"""

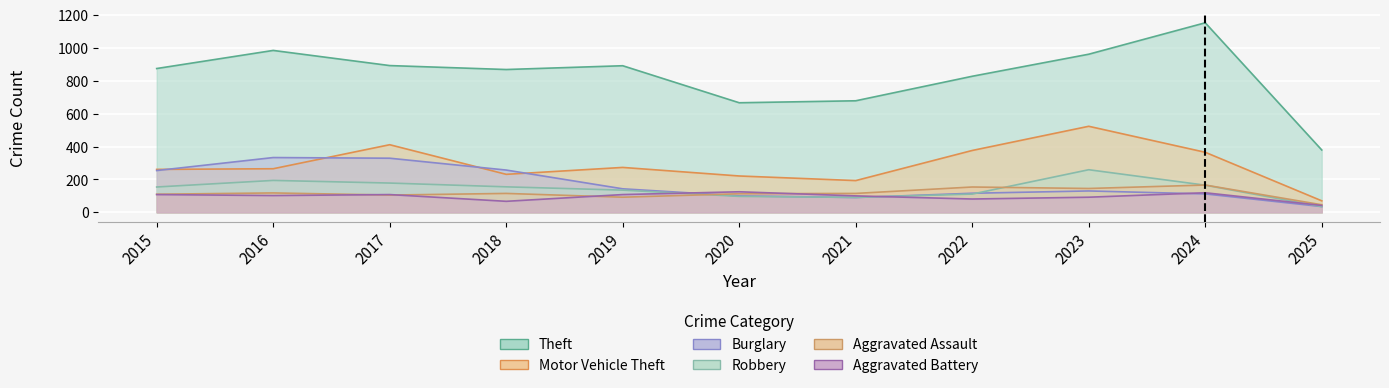

Is it true that Robbery equals 70 at 2022?

False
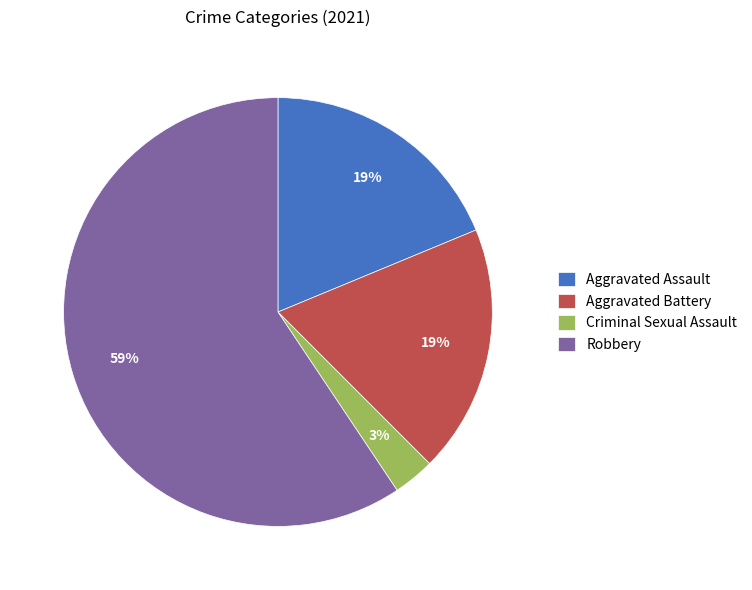

To the nearest percent, what is the difference between the largest and smallest slice percentages?

56%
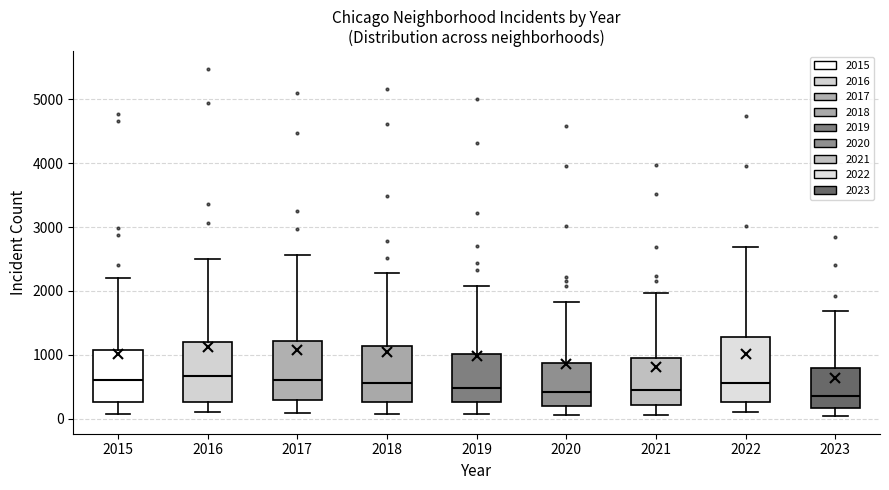

Reading left to right, transcribe this box plot: for each box, give where its median line is, the range the box spans, and where its two whiskers end, as read against the y-axis. The values are not printed on the chart, so give them approximately, as read against the axis.

2015: median 600, box 300 to 1100, whiskers 100 to 2200
2016: median 700, box 300 to 1200, whiskers 100 to 2500
2017: median 600, box 300 to 1200, whiskers 100 to 2600
2018: median 600, box 300 to 1100, whiskers 100 to 2300
2019: median 500, box 300 to 1000, whiskers 100 to 2100
2020: median 400, box 200 to 900, whiskers 100 to 1800
2021: median 500, box 200 to 900, whiskers 100 to 2000
2022: median 600, box 300 to 1300, whiskers 100 to 2700
2023: median 400, box 200 to 800, whiskers 0 to 1700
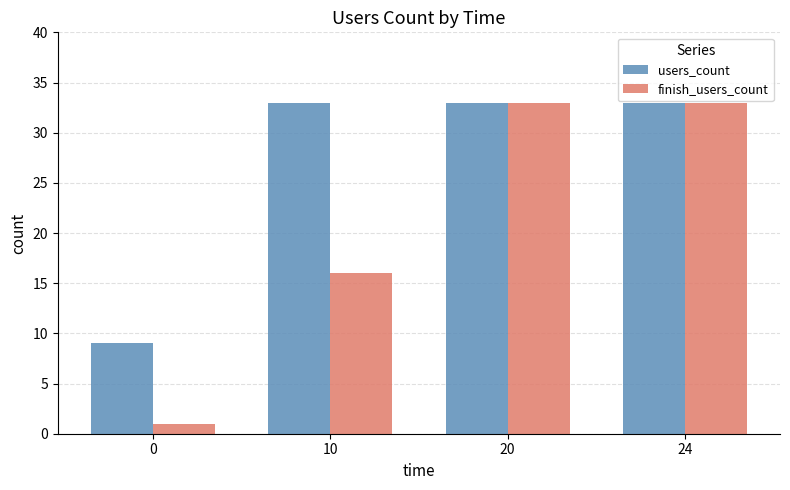

Reading right to left, extract all data points from this chart.

users_count: 24=33	20=33	10=33	0=9
finish_users_count: 24=33	20=33	10=16	0=1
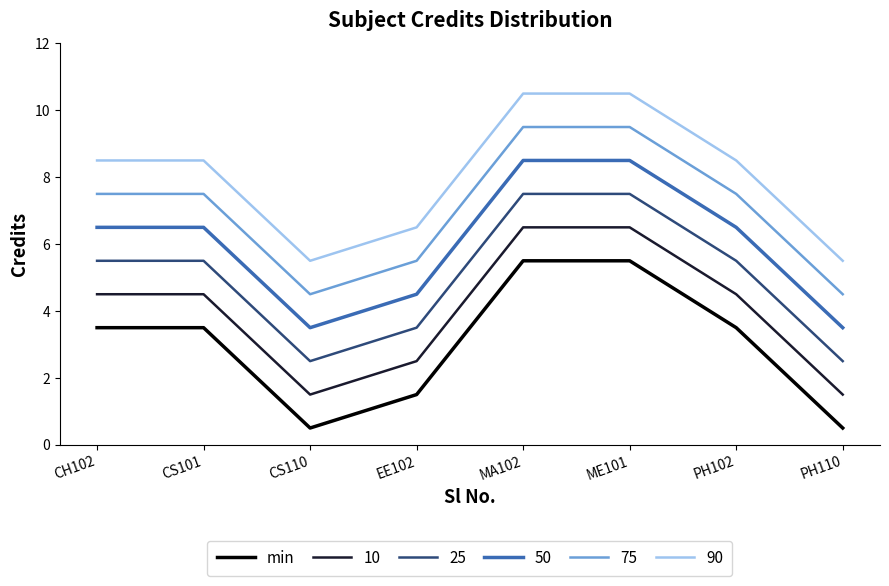

What position from the right is MA102?

4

"""

### Task to complete
Report each line of the records above that contains the string "from", treating uppercase and lowercase as different.

### Response
Reading right to left, extract all data points from this chart.
What position from the right is MA102?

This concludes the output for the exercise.